Text segment:
******************************

Endurance racing has had a tumultuous few years, with the nascent Hypercar class facing struggles and LMP1 regulations drawing to a close. However, a new day is dawning, and there’s hope on the horizon. Manufacturers have been piling in to sign up for competition under the new LMDh rules, and the latest to do so is Lamborghini, reports RACER.
Lamborghini is set to join alongside factory efforts from Acura, Audi, BMW and Porsche, which will all compete in the IMSA WeatherTech SportsCar Championship class. Cadillac is also understood to be preparing an LMDh effort which will be officially announced prior to the 24 Hours of Le Mans. The report makes Lamborghini the sixth automaker to join the burgeoning competition.
It’s welcome news for endurance racing fans, who have had to watch a steady decline of entries in top classes over the years. The LMDh class, standing for Le Mans Daytona Hybrid, has some appeal, as it allows manufacturers to enter both IMSA races as well as the FIA World Endurance Championship (WEC) with the same car. Historically, this hasn’t been possible, with IMSA-ready prototypes requiring major changes in order to compete in the WEC, for example. With LMDh, that will no longer be the case.

******************************

Extracted information:
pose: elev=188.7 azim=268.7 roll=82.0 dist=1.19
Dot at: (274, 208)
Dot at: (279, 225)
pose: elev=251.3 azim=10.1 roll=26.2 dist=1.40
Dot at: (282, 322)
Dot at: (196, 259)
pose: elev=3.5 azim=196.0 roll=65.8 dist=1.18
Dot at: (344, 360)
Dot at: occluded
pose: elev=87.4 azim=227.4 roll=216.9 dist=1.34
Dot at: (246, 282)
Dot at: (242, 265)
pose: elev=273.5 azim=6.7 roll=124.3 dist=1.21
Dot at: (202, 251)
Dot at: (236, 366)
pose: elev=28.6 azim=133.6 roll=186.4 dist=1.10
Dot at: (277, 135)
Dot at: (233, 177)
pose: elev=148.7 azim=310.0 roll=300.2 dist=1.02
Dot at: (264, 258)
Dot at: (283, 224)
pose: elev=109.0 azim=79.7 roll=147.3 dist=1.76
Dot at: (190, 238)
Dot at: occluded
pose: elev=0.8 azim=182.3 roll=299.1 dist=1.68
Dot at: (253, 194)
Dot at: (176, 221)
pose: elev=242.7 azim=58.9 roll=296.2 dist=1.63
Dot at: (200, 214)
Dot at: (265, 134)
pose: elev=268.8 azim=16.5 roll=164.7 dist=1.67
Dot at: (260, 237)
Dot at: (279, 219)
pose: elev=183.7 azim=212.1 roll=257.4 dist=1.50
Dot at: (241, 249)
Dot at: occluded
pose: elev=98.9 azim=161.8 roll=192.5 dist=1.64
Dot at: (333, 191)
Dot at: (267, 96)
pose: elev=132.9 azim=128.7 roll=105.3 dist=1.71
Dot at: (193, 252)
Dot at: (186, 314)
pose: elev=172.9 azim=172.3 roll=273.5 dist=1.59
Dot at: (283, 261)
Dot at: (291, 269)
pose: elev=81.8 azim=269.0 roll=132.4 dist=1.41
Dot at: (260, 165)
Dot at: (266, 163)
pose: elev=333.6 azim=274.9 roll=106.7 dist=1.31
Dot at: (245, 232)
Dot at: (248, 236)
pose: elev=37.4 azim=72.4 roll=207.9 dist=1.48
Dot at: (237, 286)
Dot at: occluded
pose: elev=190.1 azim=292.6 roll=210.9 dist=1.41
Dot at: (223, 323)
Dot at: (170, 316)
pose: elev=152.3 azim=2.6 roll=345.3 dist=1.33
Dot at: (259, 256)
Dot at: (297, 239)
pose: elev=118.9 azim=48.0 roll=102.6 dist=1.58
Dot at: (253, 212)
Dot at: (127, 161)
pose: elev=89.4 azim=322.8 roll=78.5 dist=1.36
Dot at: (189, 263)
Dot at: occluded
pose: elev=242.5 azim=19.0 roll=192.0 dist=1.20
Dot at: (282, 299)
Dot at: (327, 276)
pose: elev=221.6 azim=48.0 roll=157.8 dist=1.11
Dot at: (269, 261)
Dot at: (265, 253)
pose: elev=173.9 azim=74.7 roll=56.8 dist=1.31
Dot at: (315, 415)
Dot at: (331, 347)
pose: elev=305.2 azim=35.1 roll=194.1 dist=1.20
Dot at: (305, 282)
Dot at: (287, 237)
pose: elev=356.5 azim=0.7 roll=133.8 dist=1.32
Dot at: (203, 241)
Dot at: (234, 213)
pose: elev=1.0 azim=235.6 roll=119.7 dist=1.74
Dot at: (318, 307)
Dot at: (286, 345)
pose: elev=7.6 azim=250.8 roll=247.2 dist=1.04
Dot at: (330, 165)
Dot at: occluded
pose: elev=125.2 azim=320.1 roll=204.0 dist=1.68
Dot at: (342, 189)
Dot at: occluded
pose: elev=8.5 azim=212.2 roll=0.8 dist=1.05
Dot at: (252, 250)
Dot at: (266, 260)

******************************

Task instructions:
1) Translate this sentence from the endurance racing article into Spanish: "The report makes Lamborghini the sixth automaker to join the burgeoning competition."
2) Write a continuation of the endurance racing article, beginning right after its final sentence.

Answers:
1) El informe convierte a Lamborghini en el sexto fabricante de automóviles en sumarse a la creciente competición.

2)
As is their custom, the Italian automaker will likely work with an external partner that will handle the nitty-gritty of running a race team and developing the cars. The arrangements aren’t completely done and dusted, with Lamborghini senior motorsport manager Chris Ward stating “We are not 100 percent over the line, I can confirm that, but if I was to say we’re 90 percent of the way there, that would be pretty accurate.” Ward goes on to note that “Historically, we don’t go factory racing in the way that you might see Porsche or others go factory racing. To get us all the way there, it’s going to take a customer effort behind it.”
With fellow Volkswagen Group companies Porsche and Audi also competing in LMDh, the three companies seem likely to use the same underlying chassis from Canadian supplier Multimatic. The two German companies are set to compete in 2023, with Lamborghini stepping up to the plate a year later in 2024.
All in all, it’s nice to see manufacturers backing the new regulations in numbers. It bodes well for the future of motorsport, in an era that has seen many factory efforts fall by the wayside in the face of rising costs. Fans can look forward to seeing the new LMDh prototypes hitting the track in just over 18 months time.